Shader compilation performance question

I’m currently writing a GLSL-based material system. Basically the system works by combining a bunch of different blocks of code that meet certain predefined “classes” eg. ambient effect, per-light effect, vertex transformation effect, etc. I’ve also implemented my own semantic system on top of GLSL to match inputs and outputs between blocks.

The plan is that at runtime the system will swap in and out different blocks on the fly in order to handle things like different light sources and ambient effects (eg fog, or ambient lighting in different rooms, etc)

Currently each type of block has a set function signature since I want to compile all of them at load-time into shader objects. This way I can just link together the existing objects on the fly which should theoretically be faster than recompiling everything. However, since GLSL has no function pointers or equivalent functionality (as far as I know) I still have to generate and compile a short connector file which maps the function names.
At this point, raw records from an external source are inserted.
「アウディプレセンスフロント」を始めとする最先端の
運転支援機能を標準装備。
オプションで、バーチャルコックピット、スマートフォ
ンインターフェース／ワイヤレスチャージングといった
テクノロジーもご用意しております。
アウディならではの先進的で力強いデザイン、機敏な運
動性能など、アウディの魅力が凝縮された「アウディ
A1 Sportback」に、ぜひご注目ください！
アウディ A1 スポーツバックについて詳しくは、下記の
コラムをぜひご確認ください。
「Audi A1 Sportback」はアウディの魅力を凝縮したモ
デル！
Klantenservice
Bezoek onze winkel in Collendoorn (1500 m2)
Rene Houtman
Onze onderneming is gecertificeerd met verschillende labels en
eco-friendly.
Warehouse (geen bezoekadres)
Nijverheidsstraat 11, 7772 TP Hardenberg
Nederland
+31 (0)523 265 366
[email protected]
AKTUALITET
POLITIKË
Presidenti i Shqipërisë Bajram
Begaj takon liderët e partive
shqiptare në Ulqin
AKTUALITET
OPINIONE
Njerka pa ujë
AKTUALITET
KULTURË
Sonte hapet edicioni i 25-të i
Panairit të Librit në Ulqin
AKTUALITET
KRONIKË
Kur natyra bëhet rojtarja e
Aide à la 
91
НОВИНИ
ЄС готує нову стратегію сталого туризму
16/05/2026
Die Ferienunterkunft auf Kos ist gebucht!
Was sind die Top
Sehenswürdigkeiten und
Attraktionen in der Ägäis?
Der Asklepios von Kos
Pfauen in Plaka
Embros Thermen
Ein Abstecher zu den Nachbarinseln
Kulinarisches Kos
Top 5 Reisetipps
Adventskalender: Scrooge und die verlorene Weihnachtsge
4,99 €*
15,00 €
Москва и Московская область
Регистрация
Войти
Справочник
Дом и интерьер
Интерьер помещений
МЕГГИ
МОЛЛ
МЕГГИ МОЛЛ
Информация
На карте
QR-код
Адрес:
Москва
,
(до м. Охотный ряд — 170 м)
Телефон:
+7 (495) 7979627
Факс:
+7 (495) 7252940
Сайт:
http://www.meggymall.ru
This should be quick though since it would only be a few lines of simple function calls.

My question is: Is this a false optimization? It’s possible that most of the compilation time is in fact taken up by the linker or that the driver actually just appends the source together then compiles it during the “linking” phase.

Does anybody have experience implementing something similar to this? With the set function signatures I don’t see a way of pushing though things like custom data between consecutive blocks. One solution is to just pass every possible piece of data the block could need inside a struct but this seems really wasteful and doesn’t account for things like custom attributes or varyings. It seems like it would be much easier to just jam everything in one long function. This way I could just use variables for each semantic to carry data between blocks. Unfortunately this also seems to make the dynamic rebuilding very costly.

Anyway, thanks for reading my super-long post :slight_smile:

-Lucas

At least NVIDIA compiles the shader at link time so you won´t win anything and I guess AMD/ATI does the same (well, if they actually manage to compile the shader at all…which doesn´t happen too often for me by the way).

Ok, thanks. I guess I’ll just rebuild the entire thing each time, which is easier.